【前回記事を読む】仲間内でも口に出せない、アル中の“最期”──ほんの数日、姿を見せない間に「死んだ」らしい。腐乱死体で発見されることもあって…
第一章 悲の断片
第三節 仲間たち
私は方向感覚を失い、見当識(けんとうしき)を失い、自分の感覚を失った廃人として、亡霊のように仲間のあとに付いて行くばかりだった。通り縋(すが)りの道端に死んだように横たわるホームレスを見る度(たび)に、自分が彼らと同じであることを思った。
私は自分がもはや人間の資格も条件(じょうけん)も持っていないことを思った。そしてこんな惨(みじ)めな生き恥をさらして、自分が生き残ったことに何か意味があるのかと、自分で自分に問い掛(か)けてみて、答える言葉を持たなかった。
回復(かいふく)のプログラムと言えば、一日に三回のミーティングをこなすことだった。私はそこで来(く)る日も来る日も、ひたすら自分の罪を告白し続けた。ほとんどは自覚なしに犯(おか)した罪だったが、中には、悲しんで犯した罪もあった。

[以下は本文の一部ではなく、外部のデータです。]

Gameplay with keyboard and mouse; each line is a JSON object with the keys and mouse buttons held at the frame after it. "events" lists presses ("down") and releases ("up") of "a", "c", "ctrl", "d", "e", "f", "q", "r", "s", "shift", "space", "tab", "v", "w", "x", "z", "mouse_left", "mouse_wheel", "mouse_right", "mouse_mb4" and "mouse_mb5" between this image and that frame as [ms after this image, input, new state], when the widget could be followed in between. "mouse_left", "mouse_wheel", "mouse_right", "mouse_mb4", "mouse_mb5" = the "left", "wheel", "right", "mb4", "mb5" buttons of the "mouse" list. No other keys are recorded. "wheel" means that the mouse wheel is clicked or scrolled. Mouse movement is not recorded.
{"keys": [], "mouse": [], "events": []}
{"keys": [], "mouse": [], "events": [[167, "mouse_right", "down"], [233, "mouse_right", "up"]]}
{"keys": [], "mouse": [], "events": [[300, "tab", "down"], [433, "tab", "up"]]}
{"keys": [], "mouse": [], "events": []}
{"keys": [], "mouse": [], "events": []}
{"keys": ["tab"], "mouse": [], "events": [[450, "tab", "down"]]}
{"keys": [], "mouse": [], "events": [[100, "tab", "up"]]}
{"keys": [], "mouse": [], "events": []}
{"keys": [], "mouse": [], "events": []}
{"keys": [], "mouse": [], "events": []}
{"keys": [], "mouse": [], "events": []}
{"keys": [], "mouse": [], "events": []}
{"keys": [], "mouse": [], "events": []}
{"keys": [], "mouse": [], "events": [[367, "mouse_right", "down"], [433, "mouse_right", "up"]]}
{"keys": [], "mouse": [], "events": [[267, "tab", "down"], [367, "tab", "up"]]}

親不孝の数々はもとより、私を愛してくれた人々をあとに残(のこ)して去ってきた。そうして私は多くの人々を裏切(うらぎ)ってきた。それは罪と言っても、敗北を重(かさ)ねた人生の絶望(ぜつぼう)そのものだった。
――学校生活から疎外(そがい)されて孤独な浪人生活を送ったこと。信仰を得て、立ち直(なお)ろうと、医者を志(こころざ)したが、受験に失敗したこと。文系の大学に入って、学生運動に与(くみ)したが、落伍(らくご) して仲間を見殺しにしたこと。様々(さまざま)の職を転々としたが、酒なしにはどんな労働にも耐(た)えられなかったこと。――
そして、飲酒によるブラックアウト(記憶喪失)の中で暴(あば)れもしたし、人の車に激突する交通事故もした。そして仕事に耐(た)えきれなくて、幾度(いくど)となく仕事を投げてきた。それがどんなに人の怒(いか)りを買ったことだろう。最後に自分の店(みせ)を持(も)ったが、それも酒に病(や)んで破産(はさん)させてしまった。
それからは、アル中として社会から疎外されていき、ついには連続飲酒の中で、風雪の山野をさ迷(まよ)った。そして死ぬべくして死にきれないで助けられ、この施設に入(い)れられた。私はミーティングの中でそんな敗北の人生を繰(く)り返(かえ)し語っていった。